DATA TO EXAMINE ▸
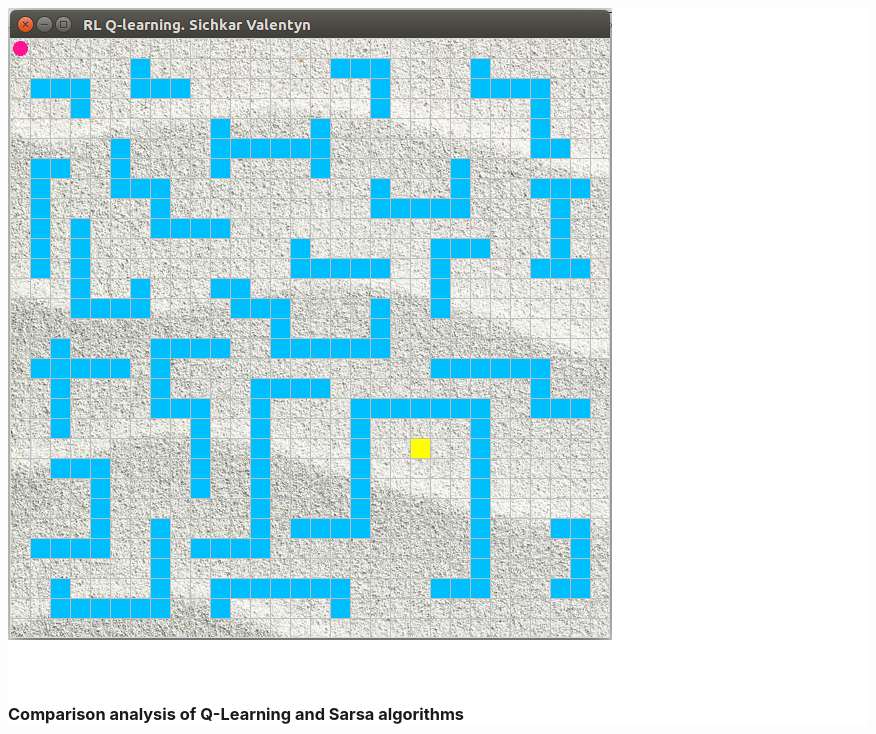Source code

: ![RL_Q-Learning_E-3](images/Environment-3.png)

<br/>

### <a name="Comparison analysis of Q-Learning and Sarsa algorithms">Comparison analysis of Q-Learning and Sarsa algorithms</a>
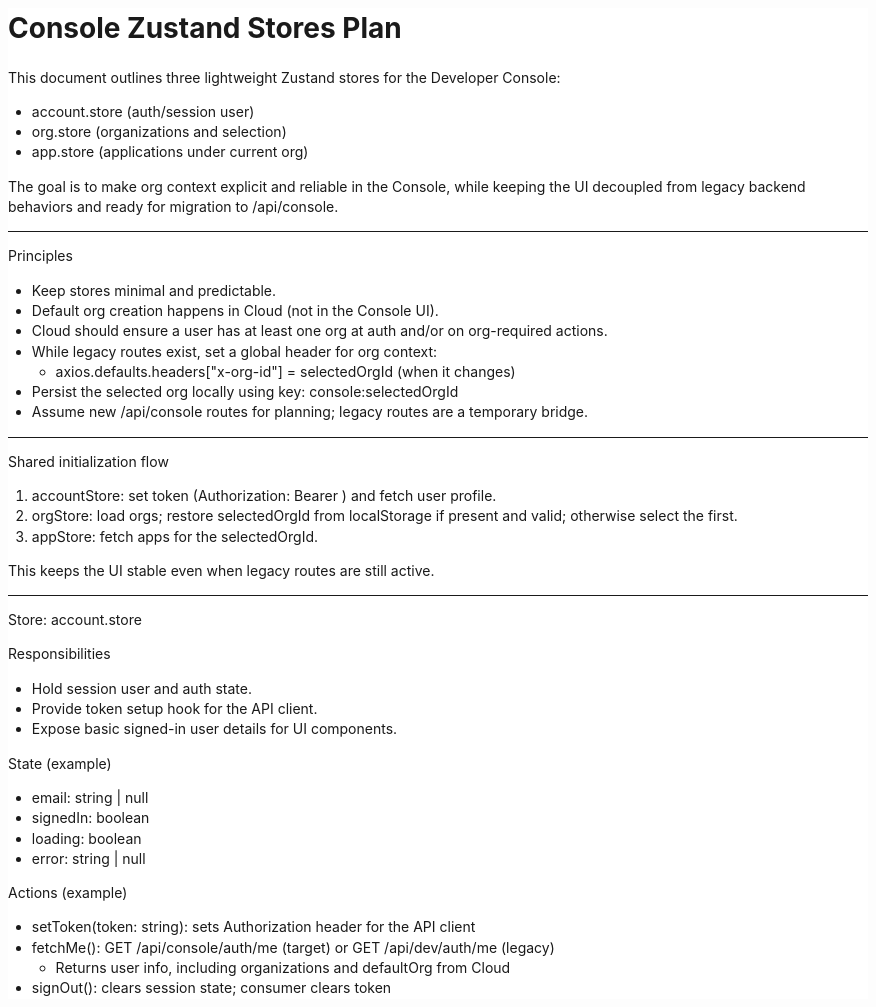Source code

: # Console Zustand Stores Plan

This document outlines three lightweight Zustand stores for the Developer Console:

- account.store (auth/session user)
- org.store (organizations and selection)
- app.store (applications under current org)

The goal is to make org context explicit and reliable in the Console, while keeping the UI decoupled from legacy backend behaviors and ready for migration to /api/console.

---

Principles

- Keep stores minimal and predictable.
- Default org creation happens in Cloud (not in the Console UI).
- Cloud should ensure a user has at least one org at auth and/or on org-required actions.
- While legacy routes exist, set a global header for org context:
  - axios.defaults.headers["x-org-id"] = selectedOrgId (when it changes)
- Persist the selected org locally using key: console:selectedOrgId
- Assume new /api/console routes for planning; legacy routes are a temporary bridge.

---

Shared initialization flow

1. accountStore: set token (Authorization: Bearer <coreToken>) and fetch user profile.
2. orgStore: load orgs; restore selectedOrgId from localStorage if present and valid; otherwise select the first.
3. appStore: fetch apps for the selectedOrgId.

This keeps the UI stable even when legacy routes are still active.

---

Store: account.store

Responsibilities

- Hold session user and auth state.
- Provide token setup hook for the API client.
- Expose basic signed-in user details for UI components.

State (example)

- email: string | null
- signedIn: boolean
- loading: boolean
- error: string | null

Actions (example)

- setToken(token: string): sets Authorization header for the API client
- fetchMe(): GET /api/console/auth/me (target) or GET /api/dev/auth/me (legacy)
  - Returns user info, including organizations and defaultOrg from Cloud
- signOut(): clears session state; consumer clears token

YOUR GOAL ▸ Write out exactly the lines of the material above, starting with the first and finishing with the line that contains "This document outlines", without pictures.

RESPONSE AREA ▸
Source code

: ![RL_Q-Learning_E-3](images/Environment-3.png)

<br/>

### <a name="Comparison analysis of Q-Learning and Sarsa algorithms">Comparison analysis of Q-Learning and Sarsa algorithms</a>
Source code

: # Console Zustand Stores Plan

This document outlines three lightweight Zustand stores for the Developer Console:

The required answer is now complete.